» Task requirements:
A complete copy of the entries, exactly as written, is the expected result.

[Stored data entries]
----

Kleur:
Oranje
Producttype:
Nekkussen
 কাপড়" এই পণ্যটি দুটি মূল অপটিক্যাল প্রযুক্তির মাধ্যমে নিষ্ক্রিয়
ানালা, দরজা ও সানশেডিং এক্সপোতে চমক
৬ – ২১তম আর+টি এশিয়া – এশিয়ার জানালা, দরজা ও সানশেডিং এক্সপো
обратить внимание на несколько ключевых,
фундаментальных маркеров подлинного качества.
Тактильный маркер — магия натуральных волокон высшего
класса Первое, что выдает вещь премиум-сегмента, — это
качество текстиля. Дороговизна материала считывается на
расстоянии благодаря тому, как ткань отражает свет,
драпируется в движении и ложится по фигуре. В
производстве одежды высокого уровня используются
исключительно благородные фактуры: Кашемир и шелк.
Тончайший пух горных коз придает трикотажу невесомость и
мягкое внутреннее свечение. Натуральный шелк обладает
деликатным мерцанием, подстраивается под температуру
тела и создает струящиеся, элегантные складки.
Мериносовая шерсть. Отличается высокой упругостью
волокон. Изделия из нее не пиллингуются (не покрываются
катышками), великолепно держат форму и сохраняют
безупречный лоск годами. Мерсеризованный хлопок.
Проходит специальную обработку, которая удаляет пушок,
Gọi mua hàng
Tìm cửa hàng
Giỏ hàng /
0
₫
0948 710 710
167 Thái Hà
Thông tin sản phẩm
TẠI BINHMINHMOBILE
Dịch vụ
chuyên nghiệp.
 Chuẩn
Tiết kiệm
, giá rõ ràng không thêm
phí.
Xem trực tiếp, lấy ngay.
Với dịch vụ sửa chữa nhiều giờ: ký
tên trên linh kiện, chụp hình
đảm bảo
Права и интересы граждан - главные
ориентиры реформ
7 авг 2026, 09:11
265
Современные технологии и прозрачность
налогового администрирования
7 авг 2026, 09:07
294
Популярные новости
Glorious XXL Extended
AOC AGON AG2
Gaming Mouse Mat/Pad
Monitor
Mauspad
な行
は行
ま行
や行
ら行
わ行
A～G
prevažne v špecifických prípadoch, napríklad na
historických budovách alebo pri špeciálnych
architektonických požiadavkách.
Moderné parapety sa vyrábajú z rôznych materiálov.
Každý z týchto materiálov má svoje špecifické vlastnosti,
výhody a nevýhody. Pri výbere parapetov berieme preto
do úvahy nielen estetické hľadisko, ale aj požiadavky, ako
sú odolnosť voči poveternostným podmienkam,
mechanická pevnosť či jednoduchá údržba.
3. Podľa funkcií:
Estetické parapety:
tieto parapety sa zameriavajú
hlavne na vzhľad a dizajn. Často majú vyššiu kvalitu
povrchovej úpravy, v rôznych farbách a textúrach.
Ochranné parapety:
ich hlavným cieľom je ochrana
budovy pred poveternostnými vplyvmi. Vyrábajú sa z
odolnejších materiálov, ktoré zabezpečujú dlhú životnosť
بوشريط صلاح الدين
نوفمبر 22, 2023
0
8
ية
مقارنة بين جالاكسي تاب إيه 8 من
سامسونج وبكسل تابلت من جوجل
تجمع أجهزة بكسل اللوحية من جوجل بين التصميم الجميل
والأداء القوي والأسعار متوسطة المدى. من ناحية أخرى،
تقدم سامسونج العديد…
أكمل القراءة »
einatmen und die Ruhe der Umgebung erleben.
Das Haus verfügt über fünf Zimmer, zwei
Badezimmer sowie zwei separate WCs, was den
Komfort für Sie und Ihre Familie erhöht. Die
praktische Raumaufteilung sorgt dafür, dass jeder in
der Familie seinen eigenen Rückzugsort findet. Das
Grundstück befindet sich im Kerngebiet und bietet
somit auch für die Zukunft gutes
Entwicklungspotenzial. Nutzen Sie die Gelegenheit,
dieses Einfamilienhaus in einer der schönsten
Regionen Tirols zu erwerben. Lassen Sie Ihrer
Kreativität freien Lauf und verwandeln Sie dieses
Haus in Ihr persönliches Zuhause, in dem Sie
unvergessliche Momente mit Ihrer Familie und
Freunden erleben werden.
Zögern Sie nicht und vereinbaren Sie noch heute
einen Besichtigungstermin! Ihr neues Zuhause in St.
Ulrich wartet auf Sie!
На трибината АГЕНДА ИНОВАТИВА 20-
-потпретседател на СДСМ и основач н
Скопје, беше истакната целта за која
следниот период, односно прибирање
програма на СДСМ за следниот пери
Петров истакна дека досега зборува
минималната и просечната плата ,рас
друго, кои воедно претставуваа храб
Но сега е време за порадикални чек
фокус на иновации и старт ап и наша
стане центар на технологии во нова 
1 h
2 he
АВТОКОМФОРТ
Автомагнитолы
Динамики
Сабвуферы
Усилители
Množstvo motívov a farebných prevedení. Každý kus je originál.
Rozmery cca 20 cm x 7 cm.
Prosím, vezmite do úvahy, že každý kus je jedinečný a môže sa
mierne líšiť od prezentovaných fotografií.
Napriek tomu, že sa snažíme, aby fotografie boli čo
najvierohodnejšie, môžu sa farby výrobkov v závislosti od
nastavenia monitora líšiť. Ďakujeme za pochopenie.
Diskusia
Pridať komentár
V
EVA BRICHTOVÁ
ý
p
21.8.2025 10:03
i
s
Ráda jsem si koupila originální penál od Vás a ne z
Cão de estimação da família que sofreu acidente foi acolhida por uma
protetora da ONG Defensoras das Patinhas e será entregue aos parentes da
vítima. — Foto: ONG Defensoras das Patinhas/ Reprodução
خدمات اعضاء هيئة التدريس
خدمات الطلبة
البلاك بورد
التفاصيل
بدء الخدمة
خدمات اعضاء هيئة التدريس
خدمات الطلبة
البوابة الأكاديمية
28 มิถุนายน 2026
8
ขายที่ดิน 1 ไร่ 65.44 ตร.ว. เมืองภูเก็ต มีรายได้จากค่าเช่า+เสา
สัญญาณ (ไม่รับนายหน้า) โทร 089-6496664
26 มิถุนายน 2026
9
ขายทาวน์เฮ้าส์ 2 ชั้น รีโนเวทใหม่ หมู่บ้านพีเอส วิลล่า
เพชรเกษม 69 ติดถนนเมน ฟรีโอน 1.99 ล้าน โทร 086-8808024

----

» Result below:
Kleur:
Oranje
Producttype:
Nekkussen
 কাপড়" এই পণ্যটি দুটি মূল অপটিক্যাল প্রযুক্তির মাধ্যমে নিষ্ক্রিয়
ানালা, দরজা ও সানশেডিং এক্সপোতে চমক
৬ – ২১তম আর+টি এশিয়া – এশিয়ার জানালা, দরজা ও সানশেডিং এক্সপো
обратить внимание на несколько ключевых,
фундаментальных маркеров подлинного качества.
Тактильный маркер — магия натуральных волокон высшего
класса Первое, что выдает вещь премиум-сегмента, — это
качество текстиля. Дороговизна материала считывается на
расстоянии благодаря тому, как ткань отражает свет,
драпируется в движении и ложится по фигуре. В
производстве одежды высокого уровня используются
исключительно благородные фактуры: Кашемир и шелк.
Тончайший пух горных коз придает трикотажу невесомость и
мягкое внутреннее свечение. Натуральный шелк обладает
деликатным мерцанием, подстраивается под температуру
тела и создает струящиеся, элегантные складки.
Мериносовая шерсть. Отличается высокой упругостью
волокон. Изделия из нее не пиллингуются (не покрываются
катышками), великолепно держат форму и сохраняют
безупречный лоск годами. Мерсеризованный хлопок.
Проходит специальную обработку, которая удаляет пушок,
Gọi mua hàng
Tìm cửa hàng
Giỏ hàng /
0
₫
0948 710 710
167 Thái Hà
Thông tin sản phẩm
TẠI BINHMINHMOBILE
Dịch vụ
chuyên nghiệp.
 Chuẩn
Tiết kiệm
, giá rõ ràng không thêm
phí.
Xem trực tiếp, lấy ngay.
Với dịch vụ sửa chữa nhiều giờ: ký
tên trên linh kiện, chụp hình
đảm bảo
Права и интересы граждан - главные
ориентиры реформ
7 авг 2026, 09:11
265
Современные технологии и прозрачность
налогового администрирования
7 авг 2026, 09:07
294
Популярные новости
Glorious XXL Extended
AOC AGON AG2
Gaming Mouse Mat/Pad
Monitor
Mauspad
な行
は行
ま行
や行
ら行
わ行
A～G
prevažne v špecifických prípadoch, napríklad na
historických budovách alebo pri špeciálnych
architektonických požiadavkách.
Moderné parapety sa vyrábajú z rôznych materiálov.
Každý z týchto materiálov má svoje špecifické vlastnosti,
výhody a nevýhody. Pri výbere parapetov berieme preto
do úvahy nielen estetické hľadisko, ale aj požiadavky, ako
sú odolnosť voči poveternostným podmienkam,
mechanická pevnosť či jednoduchá údržba.
3. Podľa funkcií:
Estetické parapety:
tieto parapety sa zameriavajú
hlavne na vzhľad a dizajn. Často majú vyššiu kvalitu
povrchovej úpravy, v rôznych farbách a textúrach.
Ochranné parapety:
ich hlavným cieľom je ochrana
budovy pred poveternostnými vplyvmi. Vyrábajú sa z
odolnejších materiálov, ktoré zabezpečujú dlhú životnosť
بوشريط صلاح الدين
نوفمبر 22, 2023
0
8
ية
مقارنة بين جالاكسي تاب إيه 8 من
سامسونج وبكسل تابلت من جوجل
تجمع أجهزة بكسل اللوحية من جوجل بين التصميم الجميل
والأداء القوي والأسعار متوسطة المدى. من ناحية أخرى،
تقدم سامسونج العديد…
أكمل القراءة »
einatmen und die Ruhe der Umgebung erleben.
Das Haus verfügt über fünf Zimmer, zwei
Badezimmer sowie zwei separate WCs, was den
Komfort für Sie und Ihre Familie erhöht. Die
praktische Raumaufteilung sorgt dafür, dass jeder in
der Familie seinen eigenen Rückzugsort findet. Das
Grundstück befindet sich im Kerngebiet und bietet
somit auch für die Zukunft gutes
Entwicklungspotenzial. Nutzen Sie die Gelegenheit,
dieses Einfamilienhaus in einer der schönsten
Regionen Tirols zu erwerben. Lassen Sie Ihrer
Kreativität freien Lauf und verwandeln Sie dieses
Haus in Ihr persönliches Zuhause, in dem Sie
unvergessliche Momente mit Ihrer Familie und
Freunden erleben werden.
Zögern Sie nicht und vereinbaren Sie noch heute
einen Besichtigungstermin! Ihr neues Zuhause in St.
Ulrich wartet auf Sie!
На трибината АГЕНДА ИНОВАТИВА 20-
-потпретседател на СДСМ и основач н
Скопје, беше истакната целта за која
следниот период, односно прибирање
програма на СДСМ за следниот пери
Петров истакна дека досега зборува
минималната и просечната плата ,рас
друго, кои воедно претставуваа храб
Но сега е време за порадикални чек
фокус на иновации и старт ап и наша
стане центар на технологии во нова 
1 h
2 he
АВТОКОМФОРТ
Автомагнитолы
Динамики
Сабвуферы
Усилители
Množstvo motívov a farebných prevedení. Každý kus je originál.
Rozmery cca 20 cm x 7 cm.
Prosím, vezmite do úvahy, že každý kus je jedinečný a môže sa
mierne líšiť od prezentovaných fotografií.
Napriek tomu, že sa snažíme, aby fotografie boli čo
najvierohodnejšie, môžu sa farby výrobkov v závislosti od
nastavenia monitora líšiť. Ďakujeme za pochopenie.
Diskusia
Pridať komentár
V
EVA BRICHTOVÁ
ý
p
21.8.2025 10:03
i
s
Ráda jsem si koupila originální penál od Vás a ne z
Cão de estimação da família que sofreu acidente foi acolhida por uma
protetora da ONG Defensoras das Patinhas e será entregue aos parentes da
vítima. — Foto: ONG Defensoras das Patinhas/ Reprodução
خدمات اعضاء هيئة التدريس
خدمات الطلبة
البلاك بورد
التفاصيل
بدء الخدمة
خدمات اعضاء هيئة التدريس
خدمات الطلبة
البوابة الأكاديمية
28 มิถุนายน 2026
8
ขายที่ดิน 1 ไร่ 65.44 ตร.ว. เมืองภูเก็ต มีรายได้จากค่าเช่า+เสา
สัญญาณ (ไม่รับนายหน้า) โทร 089-6496664
26 มิถุนายน 2026
9
ขายทาวน์เฮ้าส์ 2 ชั้น รีโนเวทใหม่ หมู่บ้านพีเอส วิลล่า
เพชรเกษม 69 ติดถนนเมน ฟรีโอน 1.99 ล้าน โทร 086-8808024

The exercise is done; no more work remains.